SISTERS OF THE ORDER OF ST. BASIL THE GREAT | UKRAINIAN CATHOLIC ARCHEPARCHY OF PHILADELPHIA
The Sisters of the Order of St. Basil the Great’s monastery in Zaporizhzhia, Ukraine, is less than 40 miles from the frontlines of the ongoing war between Ukraine and Russia. In their Zaporizhzhia monastery and across Ukraine, the sisters regularly house women and children, whose husbands and fathers are at war and whose homes and livelihoods have been destroyed. They give comfort and clothing to the soldiers, some of whom have come to their monastery straight from the battlefield trenches. They also make regular supply runs to outlying war-torn villages in combat zones, bringing food, gas for cooking, water, clothes and sleeping bags in the coldest months. The sisters also provide care to refugees in the U.S., including at their motherhouse in Jenkintown, Pennsylvania, just north of Philadelphia where many of the displaced Ukrainians now live. The sisters provide food, clothing, and furniture to help Ukrainians during their difficult first months in America.

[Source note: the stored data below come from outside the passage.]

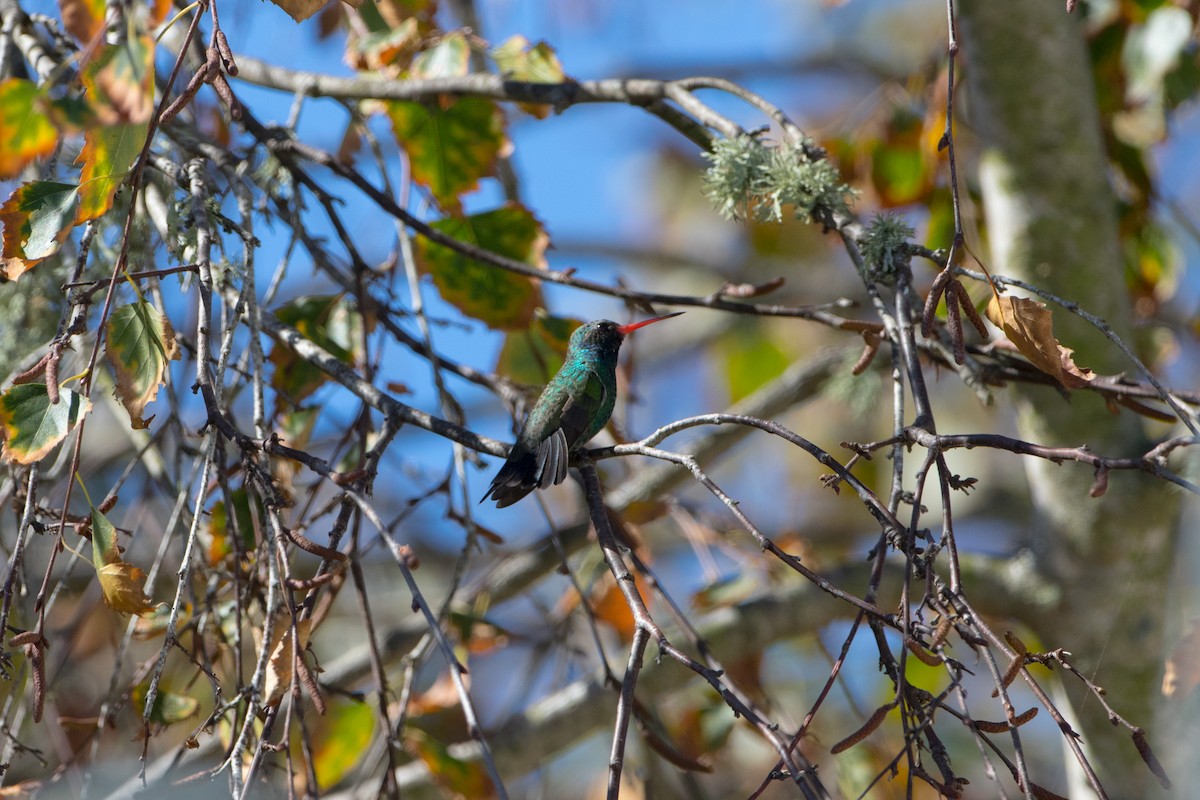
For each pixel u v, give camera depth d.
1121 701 8.33
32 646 5.04
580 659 9.78
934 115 9.23
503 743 9.01
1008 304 5.79
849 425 15.20
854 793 8.48
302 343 6.80
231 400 6.52
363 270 8.03
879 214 6.64
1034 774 12.50
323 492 13.42
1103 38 9.85
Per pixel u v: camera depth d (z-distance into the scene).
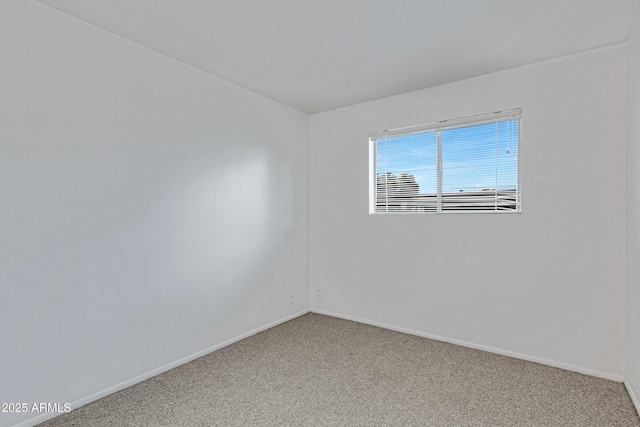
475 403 2.07
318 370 2.52
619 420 1.90
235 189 3.07
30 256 1.85
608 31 2.15
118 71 2.23
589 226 2.41
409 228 3.28
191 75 2.69
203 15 1.99
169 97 2.53
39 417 1.88
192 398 2.14
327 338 3.16
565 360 2.52
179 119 2.60
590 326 2.42
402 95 3.30
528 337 2.67
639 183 1.93
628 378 2.20
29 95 1.84
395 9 1.93
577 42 2.29
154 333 2.44
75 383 2.03
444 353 2.81
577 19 2.02
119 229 2.24
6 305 1.77
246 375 2.44
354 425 1.87
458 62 2.61
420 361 2.66
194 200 2.72
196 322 2.73
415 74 2.84
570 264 2.49
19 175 1.81
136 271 2.33
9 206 1.78
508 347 2.75
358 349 2.90
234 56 2.52
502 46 2.36
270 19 2.04
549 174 2.55
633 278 2.08
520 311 2.70
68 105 1.99
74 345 2.02
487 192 2.89
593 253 2.40
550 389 2.23
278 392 2.21
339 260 3.77
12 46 1.78
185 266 2.65
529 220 2.64
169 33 2.20
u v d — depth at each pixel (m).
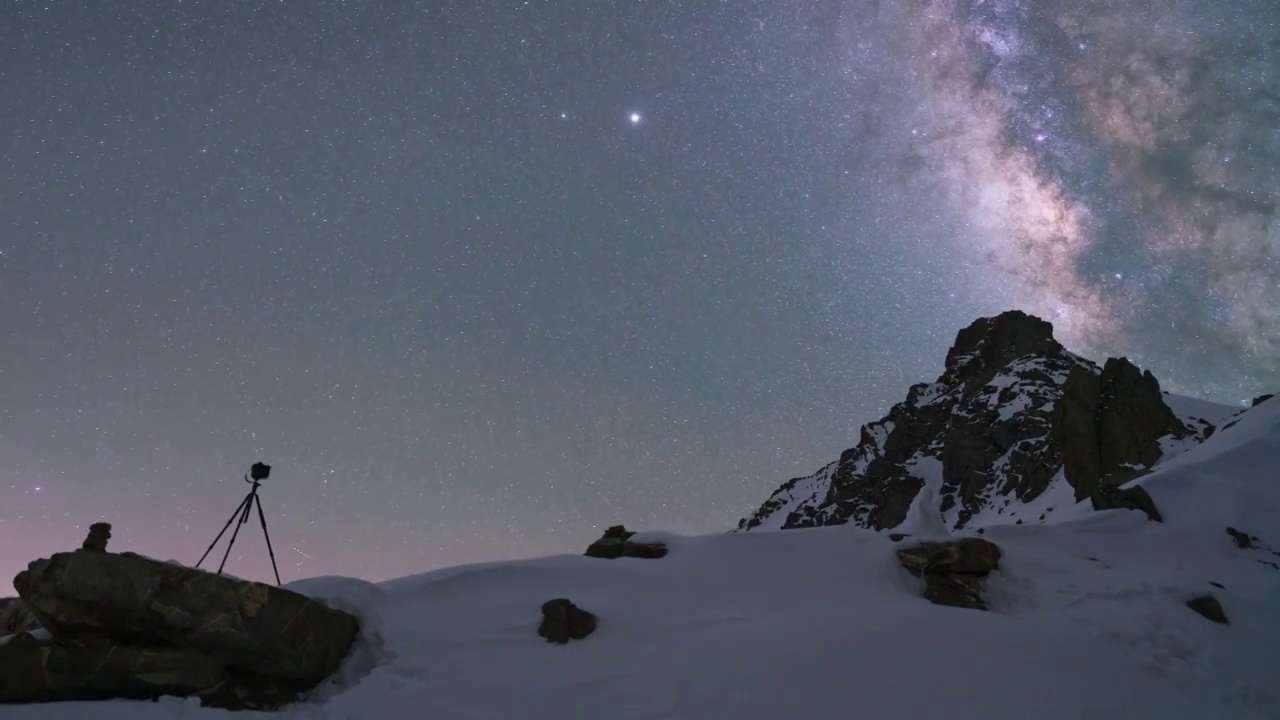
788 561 19.66
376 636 15.16
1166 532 22.94
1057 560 20.47
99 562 13.84
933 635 15.10
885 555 19.66
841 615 16.20
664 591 18.02
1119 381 55.25
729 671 13.81
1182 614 17.50
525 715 12.59
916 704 12.90
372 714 12.71
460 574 18.30
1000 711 12.82
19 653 13.32
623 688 13.41
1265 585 19.77
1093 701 13.38
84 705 12.98
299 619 14.05
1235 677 15.33
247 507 16.55
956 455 93.81
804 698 12.98
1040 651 14.88
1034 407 92.44
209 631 13.54
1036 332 114.62
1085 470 51.50
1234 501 24.39
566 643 15.41
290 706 13.43
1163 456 49.22
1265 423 32.72
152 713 12.73
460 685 13.65
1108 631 16.14
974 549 18.72
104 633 13.98
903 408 116.38
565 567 19.00
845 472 115.00
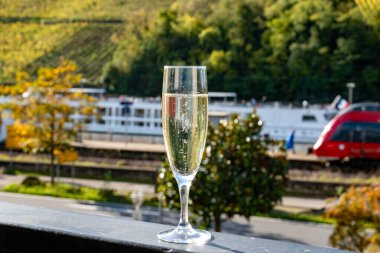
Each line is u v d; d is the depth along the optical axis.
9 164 27.70
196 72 1.45
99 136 39.09
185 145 1.45
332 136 28.52
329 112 37.09
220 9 64.19
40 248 1.53
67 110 23.22
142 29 66.81
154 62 64.94
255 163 11.69
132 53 65.56
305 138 37.03
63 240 1.49
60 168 26.66
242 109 38.31
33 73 67.00
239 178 11.55
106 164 31.50
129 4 69.00
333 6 59.94
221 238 1.43
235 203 11.62
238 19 63.25
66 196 20.88
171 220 17.31
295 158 30.91
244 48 62.84
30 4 70.75
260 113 37.88
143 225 1.55
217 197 11.53
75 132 23.47
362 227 9.71
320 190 23.08
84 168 26.31
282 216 17.78
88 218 1.62
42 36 70.06
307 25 60.38
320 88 59.28
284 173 11.94
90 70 66.00
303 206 20.09
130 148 33.97
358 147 28.30
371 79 57.81
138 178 25.47
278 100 60.59
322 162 28.84
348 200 9.81
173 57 64.69
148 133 39.00
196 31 64.62
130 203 19.83
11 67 67.94
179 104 1.45
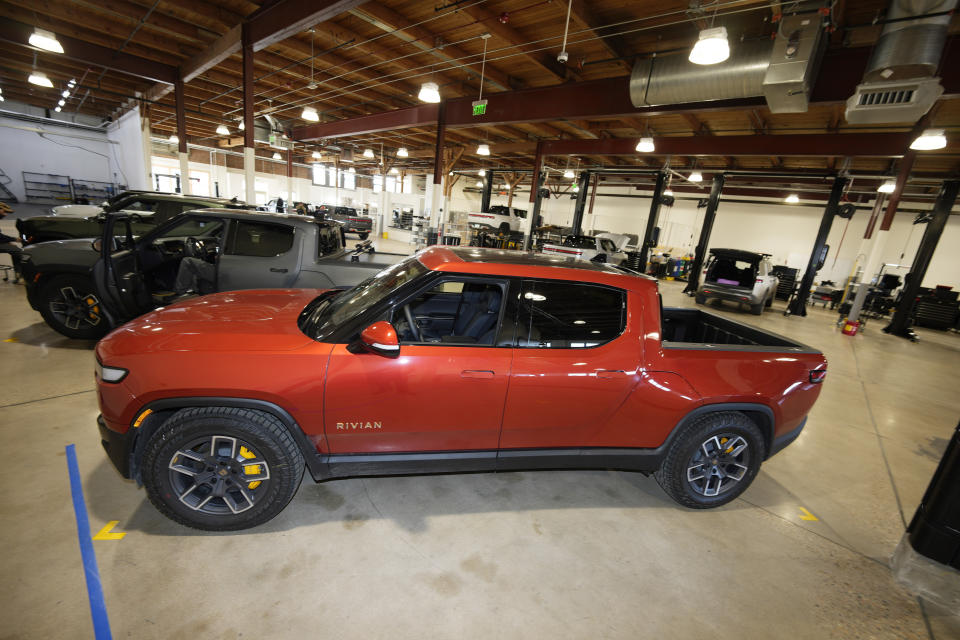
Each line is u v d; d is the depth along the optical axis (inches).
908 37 180.7
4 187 840.9
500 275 88.4
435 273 86.0
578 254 526.3
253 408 77.1
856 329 427.8
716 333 138.5
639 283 94.9
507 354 85.4
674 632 70.1
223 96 570.3
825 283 672.4
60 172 903.7
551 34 288.8
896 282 602.9
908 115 198.4
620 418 92.8
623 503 105.8
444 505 97.4
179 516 79.1
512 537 89.3
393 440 85.0
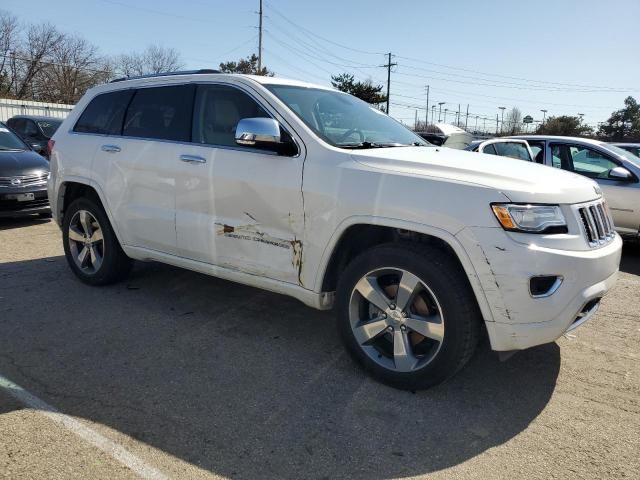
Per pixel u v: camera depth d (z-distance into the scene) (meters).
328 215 3.28
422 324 3.07
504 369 3.54
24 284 5.10
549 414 3.01
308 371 3.46
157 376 3.36
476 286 2.84
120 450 2.60
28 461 2.50
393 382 3.21
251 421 2.88
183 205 4.07
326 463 2.54
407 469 2.52
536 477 2.47
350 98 4.52
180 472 2.45
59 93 51.59
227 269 3.90
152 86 4.51
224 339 3.94
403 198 3.01
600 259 2.94
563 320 2.83
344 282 3.35
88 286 5.05
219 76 4.07
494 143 8.23
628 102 65.25
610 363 3.68
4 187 7.71
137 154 4.38
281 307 4.61
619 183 7.03
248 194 3.64
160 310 4.48
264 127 3.40
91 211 4.87
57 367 3.45
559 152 7.66
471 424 2.90
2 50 48.38
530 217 2.79
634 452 2.67
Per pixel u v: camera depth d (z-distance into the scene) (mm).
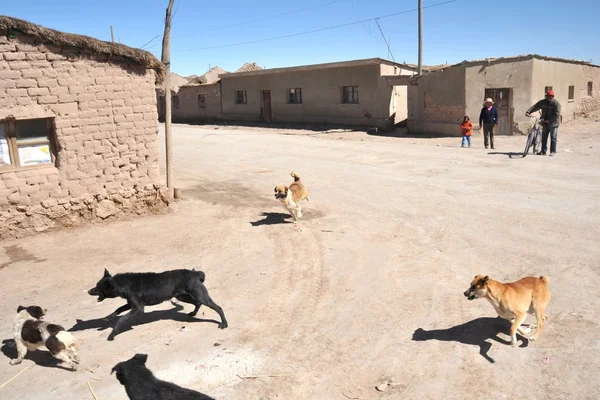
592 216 10359
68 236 10539
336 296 7312
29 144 10383
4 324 6723
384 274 8023
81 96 10672
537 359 5379
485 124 20234
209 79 49750
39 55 10008
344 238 10016
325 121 33531
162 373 5438
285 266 8633
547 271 7742
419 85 26984
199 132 33031
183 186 15664
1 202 10062
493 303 5492
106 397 5039
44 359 5828
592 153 18031
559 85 27484
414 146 22156
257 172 17609
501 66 24047
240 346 5992
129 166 11664
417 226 10484
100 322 6746
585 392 4797
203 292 6383
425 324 6312
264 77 37344
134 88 11422
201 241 10195
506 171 15438
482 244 9148
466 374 5203
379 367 5430
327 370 5426
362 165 17844
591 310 6398
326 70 32625
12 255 9469
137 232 10836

ST. MARÍA EUFRASIA HOME | DIOCESE OF ARECIBO, PUERTO RICO
Girls in crisis pregnancies as young as 11 years old find support at St. María Eufrasia Home in Arecibo, Puerto Rico. Many of them are pregnant as the result of abuse or assault. What these girls share in common is that they all independently decided to see their pregnancies through before arriving at St. María Eufrasia, where they receive help to pursue that goal. The current facility was built with support from Catholic Extension in 2001. Since the early days of St. María Eufrasia’s founding in the mid-1980s, over 1,000 pregnant girls under the age of 18 have been helped. The girls need assistance not only with their own ongoing emotional and educational development, but also with caring for the babies they have decided to bring into this world. Psychological counseling, health services, tutoring, career support and up to two years of housing are all part of what they receive at St. María Eufrasia.
MARÍA-CRUZ GRAY | DIOCESE OF SALT LAKE CITY, UTAH
During María-Cruz Gray’s 24 years as director of Hispanic ministry in the Catholic Church in Utah, Gray has left no community of the state untouched, no matter how small or remote. The result is that she has become a visible manifestation of the Church’s presence and care to 200,000 Hispanic Catholics throughout the state. The key to Gray’s success was to make her ministry more than the mission of one woman. Everywhere she has gone in Utah, she has empowered a new generation of leaders for the Church, finding new difference makers in the most far-flung communities. In her efforts to identify committed lay leaders across the state, Gray made sure that she went not only to the metro areas but also to places where Catholics are largely a minority and where people work difficult, laborious jobs in agriculture or mining. Many of the Catholic missions in these communities don’t have resident priests, adding urgency to finding committed lay leaders to ensure that the Church remains strong. Gray has been instrumental in the formation of Hispanic lay ecclesiastical ministers throughout the diocese.